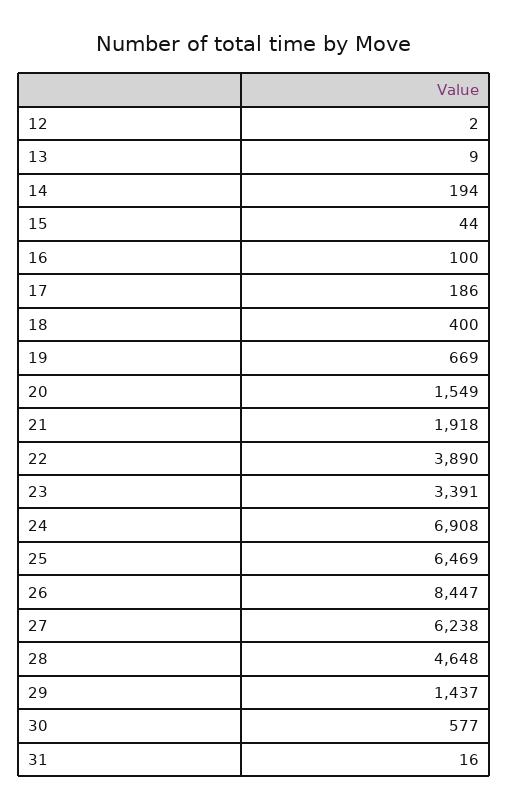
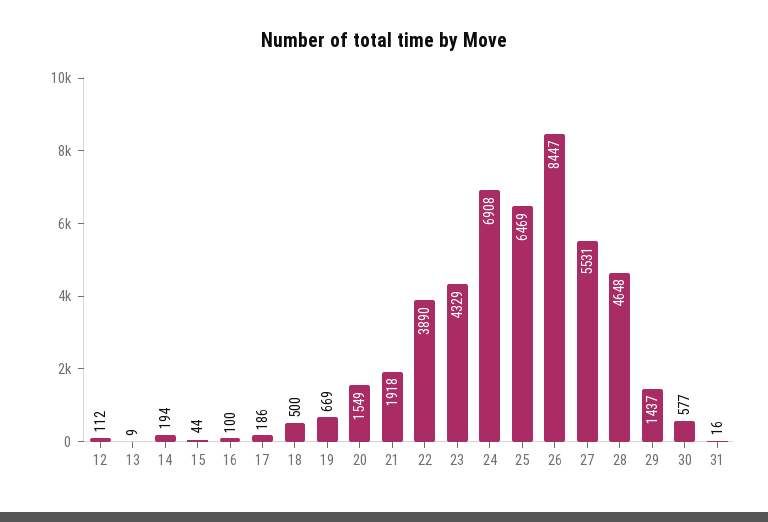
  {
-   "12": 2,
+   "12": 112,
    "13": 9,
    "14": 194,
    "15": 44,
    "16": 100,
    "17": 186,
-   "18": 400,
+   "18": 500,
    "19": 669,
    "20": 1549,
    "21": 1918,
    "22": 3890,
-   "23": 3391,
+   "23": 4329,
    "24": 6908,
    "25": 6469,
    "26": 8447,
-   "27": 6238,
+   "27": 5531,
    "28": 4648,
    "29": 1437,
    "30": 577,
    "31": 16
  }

Your assignment>
You are asked to output the records precisely as they appear, minus any pictures.

Answer section>
  {
-   "12": 2,
+   "12": 112,
    "13": 9,
    "14": 194,
    "15": 44,
    "16": 100,
    "17": 186,
-   "18": 400,
+   "18": 500,
    "19": 669,
    "20": 1549,
    "21": 1918,
    "22": 3890,
-   "23": 3391,
+   "23": 4329,
    "24": 6908,
    "25": 6469,
    "26": 8447,
-   "27": 6238,
+   "27": 5531,
    "28": 4648,
    "29": 1437,
    "30": 577,
    "31": 16
  }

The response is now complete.